__Given passage__.
Re: Avro versioning and SpecificDatum's

Posted by Alex Holmes <gr...@gmail.com>.
Thanks, I'll add a bug.

As a FYI, even without the alias (retaining the original field name),
just removing the "id" field yields the exception.

On Tue, Sep 20, 2011 at 2:22 AM, Scott Carey <sc...@apache.org> wrote:
> That looks like a bug.  What happens if there is no aliasing/renaming
> involved?  Aliasing is a newer feature than field addition, removal, and
> promotion.
>
> This should be easy to reproduce, can you file a JIRA ticket?  We should
> discuss this further there.
>
> Thanks!
>
>
> On 9/19/11 6:14 PM, "Alex Holmes" <gr...@gmail.com> wrote:
>
>>OK, I was able to reproduce the exception.
>>
>>v1:
>>{"name": "Record", "type": "record",
>>  "fields": [
>>    {"name": "name", "type": "string"},
>>    {"name": "id", "type": "int"}
>>  ]
>>}
>>
>>v2:
>>{"name": "Record", "type": "record",
>>  "fields": [
>>    {"name": "name_rename", "type": "string", "aliases": ["name"]}
>>  ]
>>}
>>
>>Step 1.  Write Avro file using v1 generated class
>>Step 2.  Read Avro file using v2 generated class
>>
>>Exception in thread "main" org.apache.avro.AvroRuntimeException: Bad index
>>       at Record.put(Unknown Source)
>>       at org.apache.avro.generic.GenericData.setField(GenericData.java:463)
>>       at
>>org.apache.avro.generic.GenericDatumReader.readRecord(GenericDatumReader.j
>>ava:166)
>>       at
>>org.apache.avro.generic.GenericDatumReader.read(GenericDatumReader.java:13
>>8)
>>       at
>>org.apache.avro.generic.GenericDatumReader.read(GenericDatumReader.java:12
>>9)
>>       at org.apache.avro.file.DataFileStream.next(DataFileStream.java:233)
>>       at org.apache.avro.file.DataFileStream.next(DataFileStream.java:220)
>>       at Read.readFromAvro(Unknown Source)
>>       at Read.main(Unknown Source)
>>
>>The code to write/read the avro file didn't change from below.

__Exercise tasks__.
1. In the Avro versioning thread, what does Alex Holmes say still causes the exception when there is no alias and the original field name is kept?
2. Write the next part of the Avro versioning thread, starting after its last sentence.
The lines that come after this aren't needed for anything here.

__Data extract__.
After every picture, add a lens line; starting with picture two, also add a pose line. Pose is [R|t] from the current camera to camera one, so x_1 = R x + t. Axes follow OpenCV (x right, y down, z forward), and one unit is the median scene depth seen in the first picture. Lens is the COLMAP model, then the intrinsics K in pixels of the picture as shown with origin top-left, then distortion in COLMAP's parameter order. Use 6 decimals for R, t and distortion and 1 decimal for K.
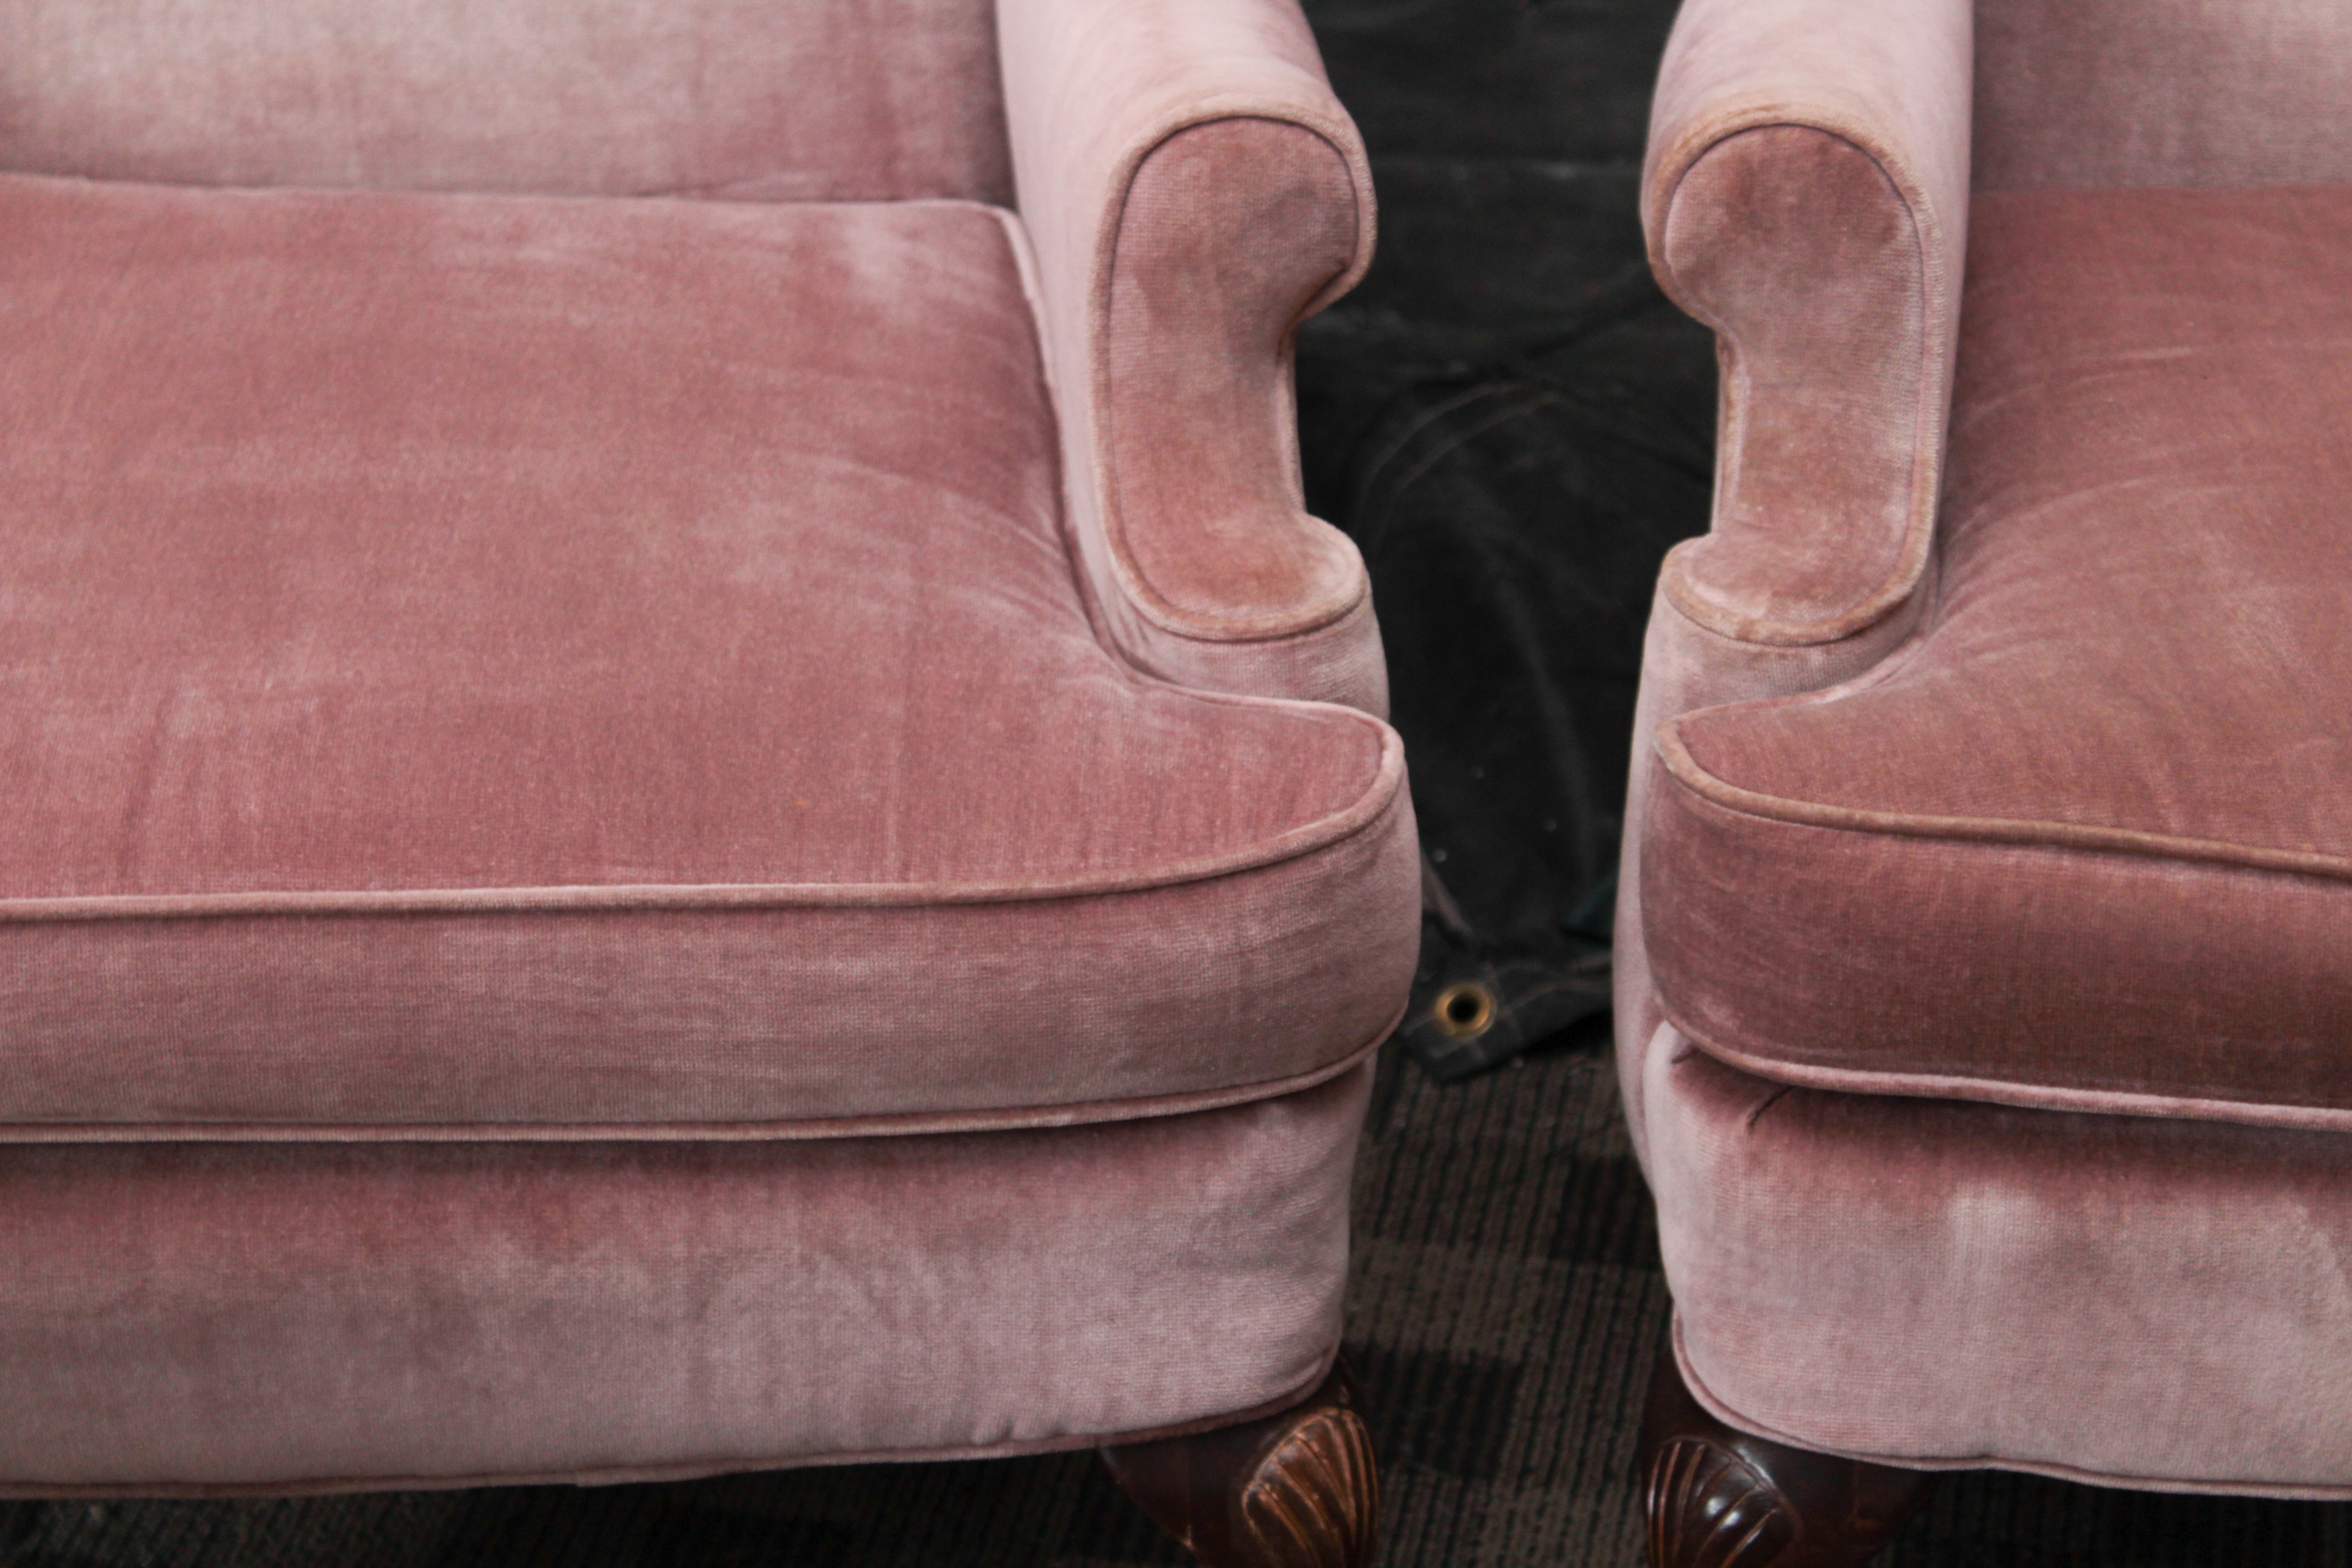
lens RADIAL K [[6017.5, 0, 1176.0], [0, 6017.5, 784.0], [0, 0, 1]] dist [0.098450, -0.090306]
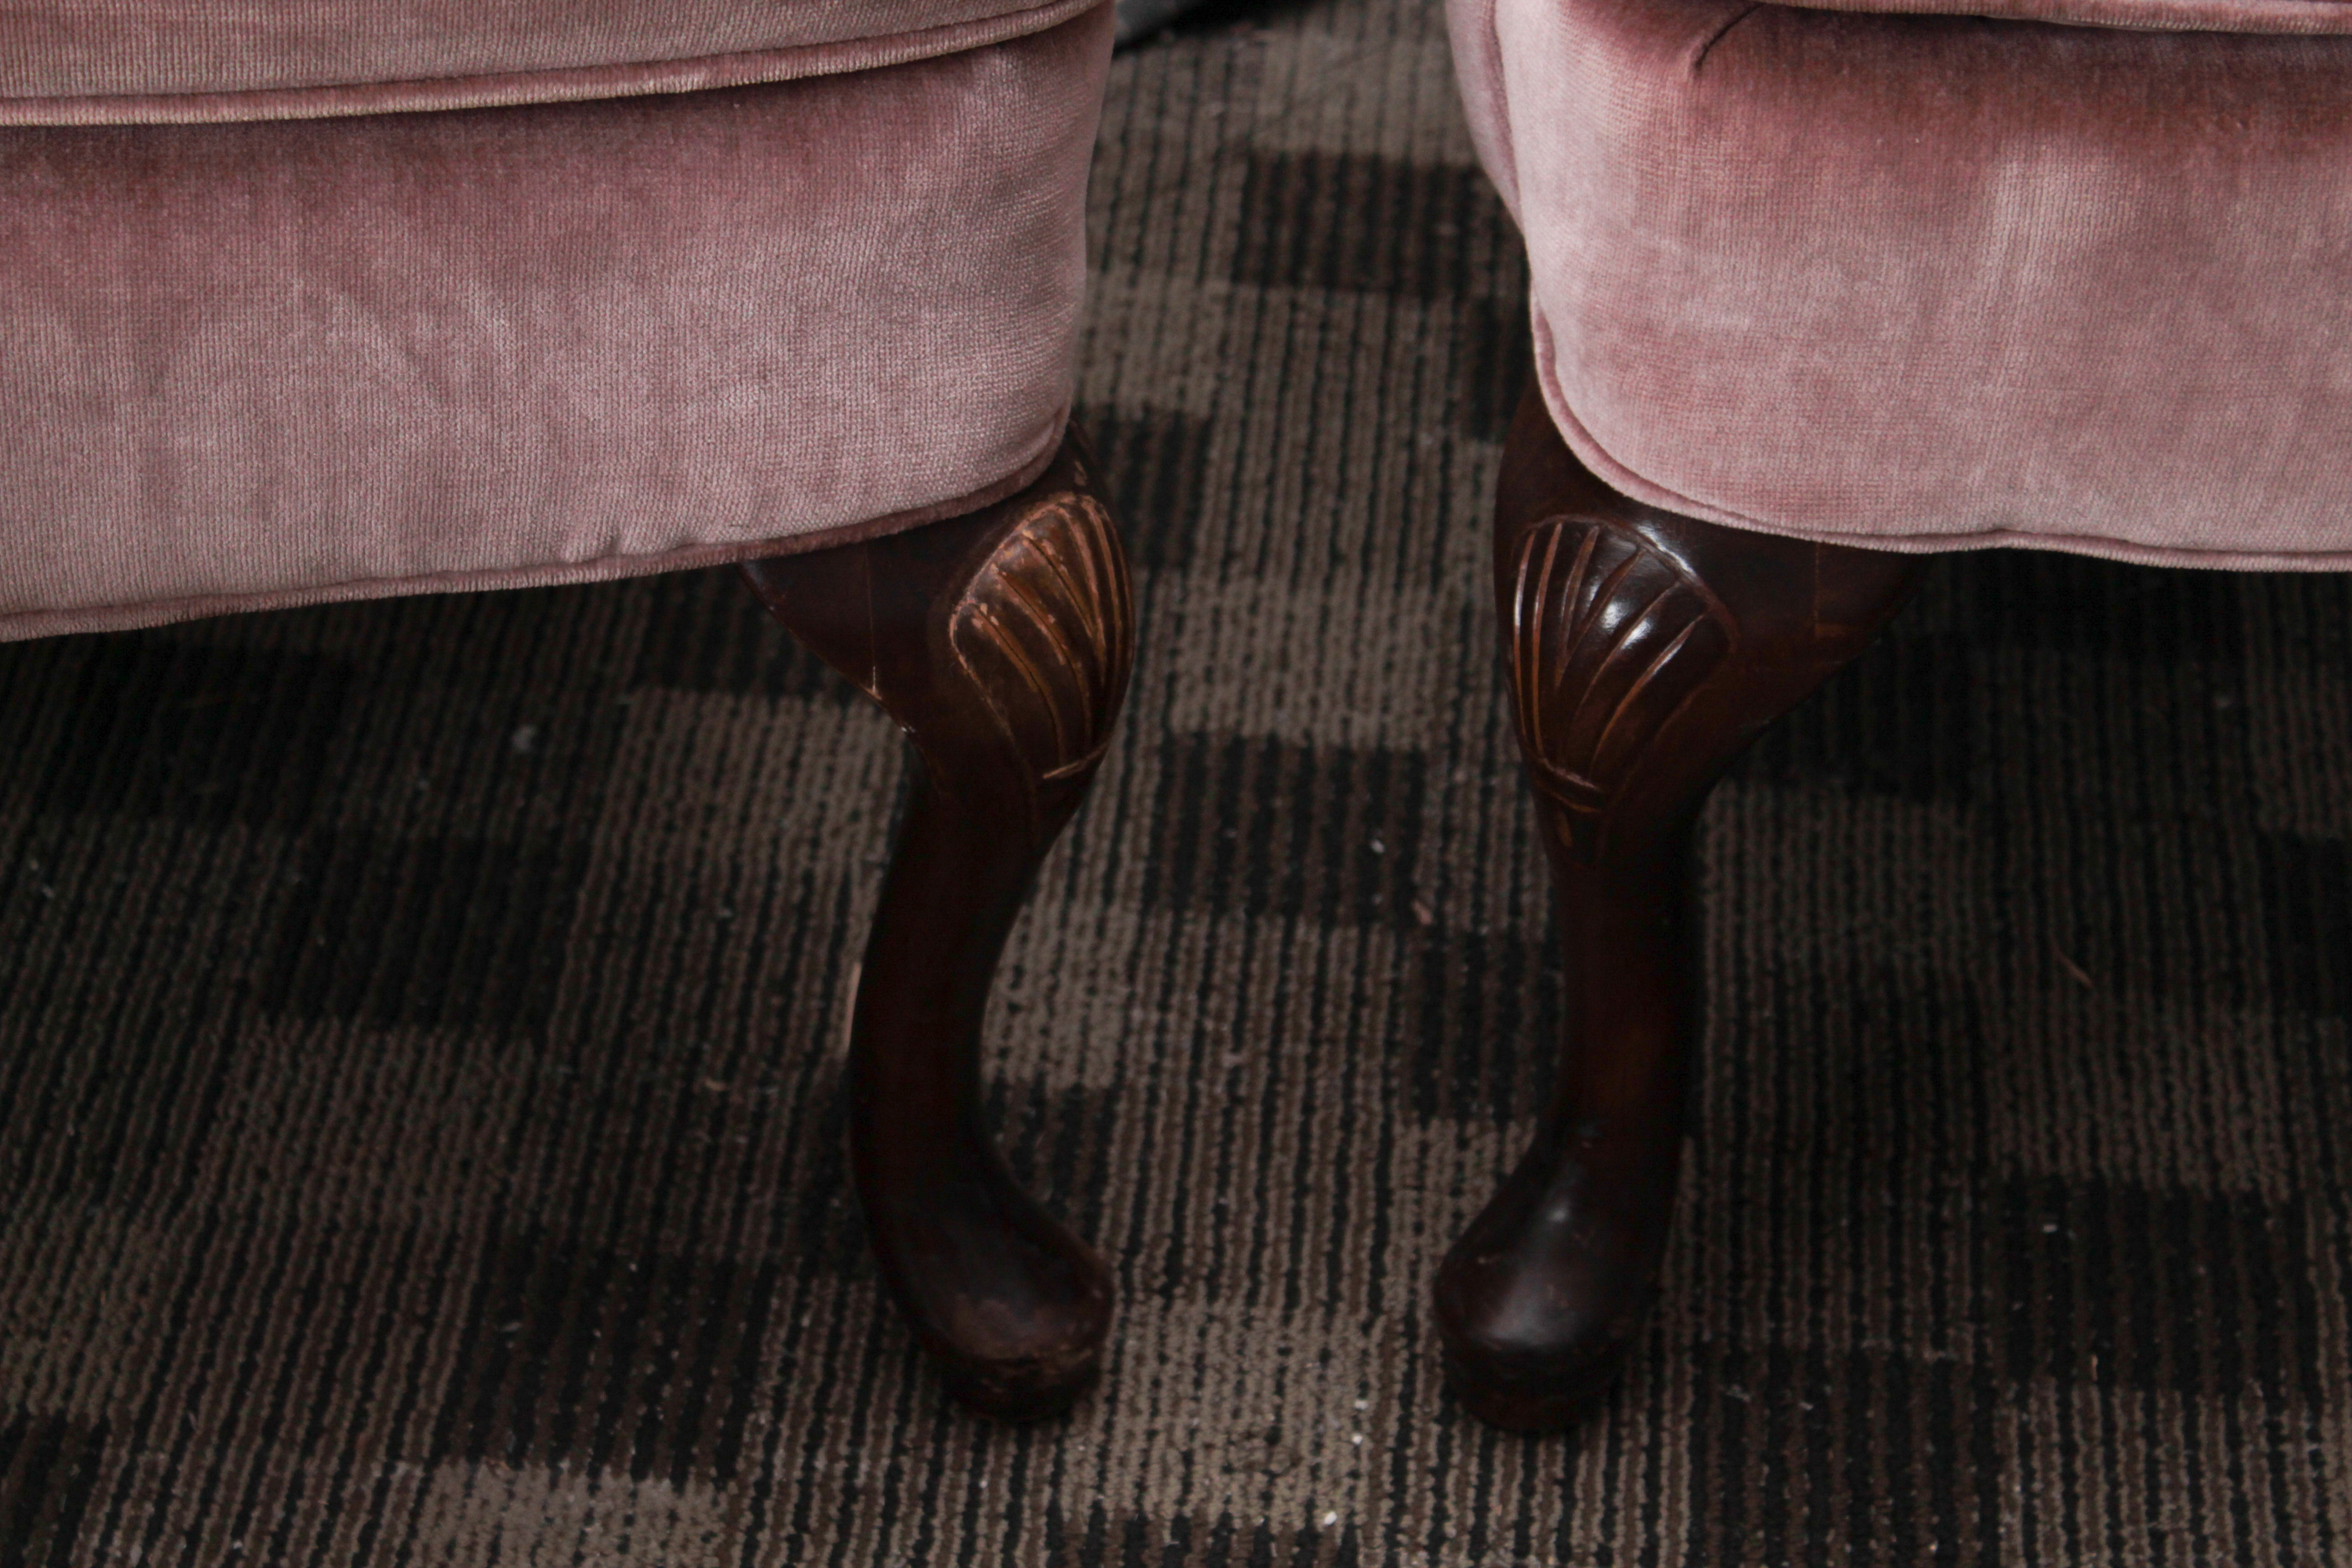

__Responses to the tasks__.
1. Removing the "id" field alone still causes the exception.

2.
>>
>>On Mon, Sep 19, 2011 at 9:08 PM, Alex Holmes <gr...@gmail.com> wrote:
>>> I'm trying to put together a simple test case to reproduce the
>>> exception.  While I was creating the test case, I hit this behavior
>>> which doesn't seem right, but maybe it's my misunderstanding on how
>>> forward/backward compatibility should work:
>>>
>>> Schema v1:
>>>
>>> {"name": "Record", "type": "record",
>>>  "fields": [
>>>    {"name": "name", "type": "string"},
>>>    {"name": "id", "type": "int"}
>>>  ]
>>> }
>>>
>>> Schema v2:
>>>
>>> {"name": "Record", "type": "record",
>>>  "fields": [
>>>    {"name": "name_rename", "type": "string", "aliases": ["name"]},
>>>    {"name": "new_field", "type": "int", "default":"0"}
>>>  ]
>>> }
>>>
>>> In the 2nd version I:
>>>
>>> - removed field "id"
>>> - renamed field "name" to "name_rename"
>>> - added field "new_field"
>>>
>>> I write the v1 data file:
>>>
>>>  public static Record createRecord(String name, int id) {
>>>    Record record = new Record();
>>>    record.name = name;
>>>    record.id = id;
>>>    return record;
>>>  }
>>>
>>>  public static void writeToAvro(OutputStream outputStream)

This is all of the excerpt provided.